TASK DETAILS: Can you write out everything from the line containing "Q: How many neckties" down to the line containing "A: There are", copying both of those lines and all lines between them word for word?

GIVEN INFORMATION:
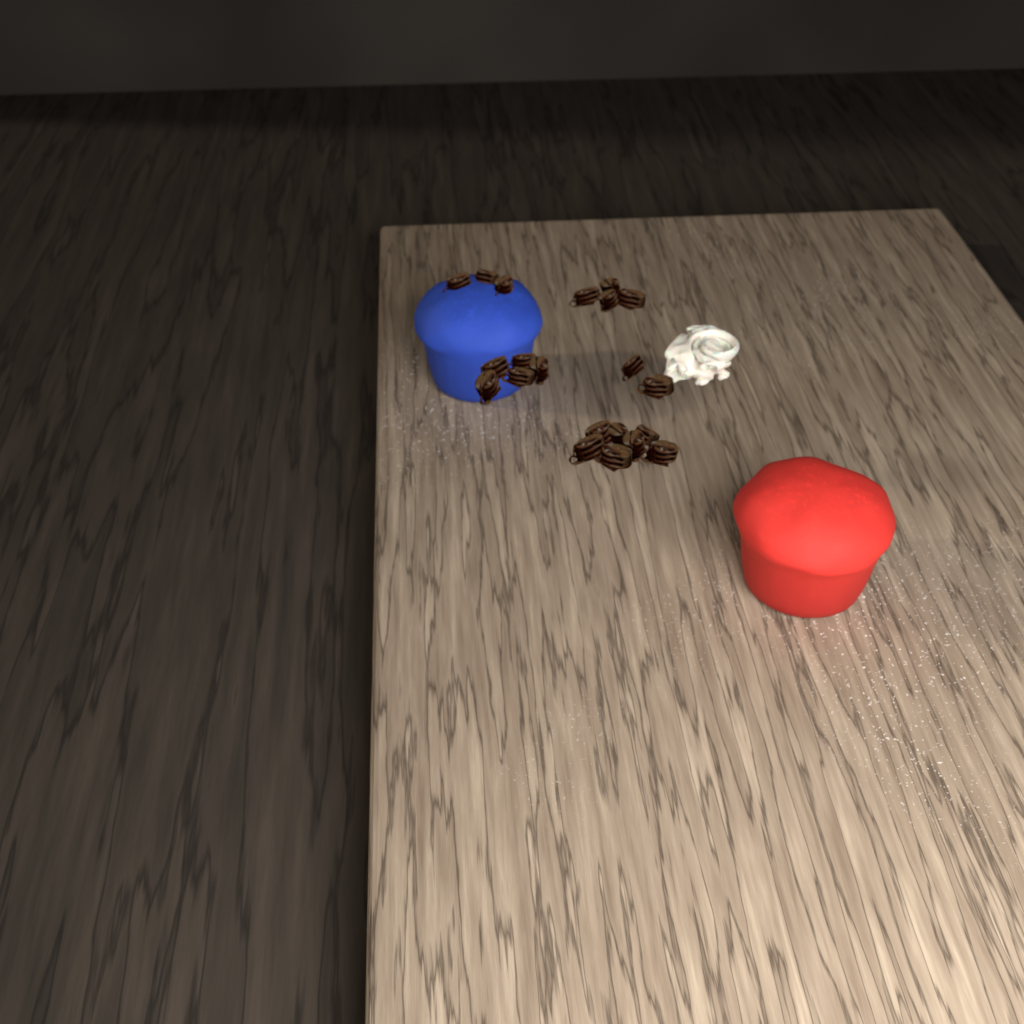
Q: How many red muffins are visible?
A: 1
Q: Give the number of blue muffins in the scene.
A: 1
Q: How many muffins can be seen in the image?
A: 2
...
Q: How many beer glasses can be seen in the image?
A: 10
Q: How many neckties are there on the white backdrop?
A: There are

SOLUTION TO THE EXERCISE:
Q: How many neckties are there on the white backdrop?
A: There are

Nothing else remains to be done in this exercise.